EXTRACT TO READ>
__________
One comment questioned the need to eliminate the requirement to disclose the reasons for the discount on minority stock in a Minority Stock Issuance. Finally, six other comments suggested certain specific changes to the regulation, which are discussed separately below.

III. Discussion of the Final Regulation

A. Requirement of a majority of the minority vote

OTS, in issuing the NPR, stated that it believed the minority vote requirement after one year was unduly restrictive. In full conversions, the Conversion Regulations require a vote for only one year after the mutual-to-stock conversion. While Minority Stock Issuances are distinguishable from full conversions because Subsidiary Companies that issue stock have a continuing mutual interest, and entities that complete a full conversion do not have such an interest, stock benefit plans established more than one year after a Minority Stock Issuance do not affect the mutual interest if the plans are funded with stock repurchases. Under such circumstances, plans do not reduce the percentage of stock held by minority shareholders below the percentage that they held upon completion of the Minority Stock Issuance.

Also, although the “majority of the minority” voting requirement has existed for over ten years, it is our understanding that a stock benefit plan put to a shareholder vote has never failed to receive the requisite vote. Under these circumstances, and given the regulatory burdens to which depository institutions are subjected, it is appropriate to inquire whether the cost of obtaining a vote exceeds the benefits.
__________
PROBLEM>
Transcribe the part of the regulation passage that opens with the words containing "OTS, in issuing" and closes with "the Minority Stock Issuance.". The data has no connection to the regulation passage.
__________
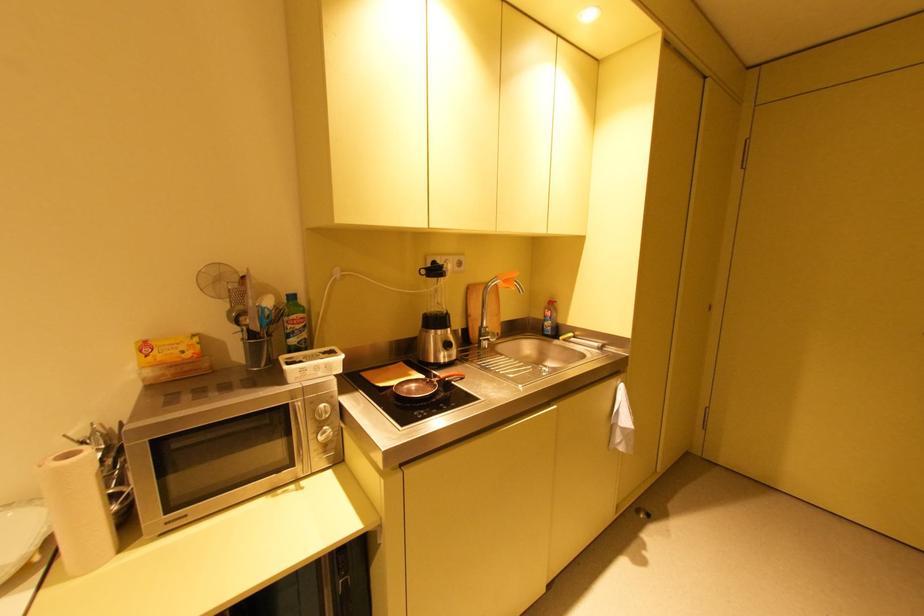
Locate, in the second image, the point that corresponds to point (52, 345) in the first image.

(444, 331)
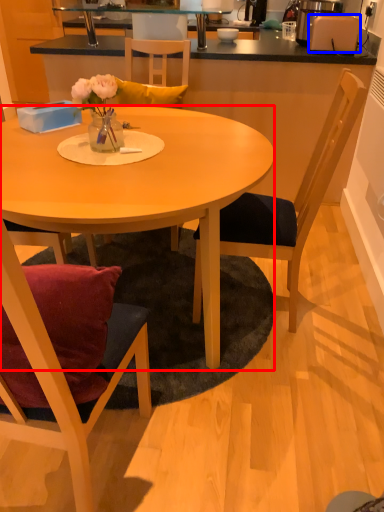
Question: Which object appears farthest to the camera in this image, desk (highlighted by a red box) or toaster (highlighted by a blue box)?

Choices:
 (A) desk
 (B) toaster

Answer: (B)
__________
RESPONSE>
OTS, in issuing the NPR, stated that it believed the minority vote requirement after one year was unduly restrictive. In full conversions, the Conversion Regulations require a vote for only one year after the mutual-to-stock conversion. While Minority Stock Issuances are distinguishable from full conversions because Subsidiary Companies that issue stock have a continuing mutual interest, and entities that complete a full conversion do not have such an interest, stock benefit plans established more than one year after a Minority Stock Issuance do not affect the mutual interest if the plans are funded with stock repurchases. Under such circumstances, plans do not reduce the percentage of stock held by minority shareholders below the percentage that they held upon completion of the Minority Stock Issuance.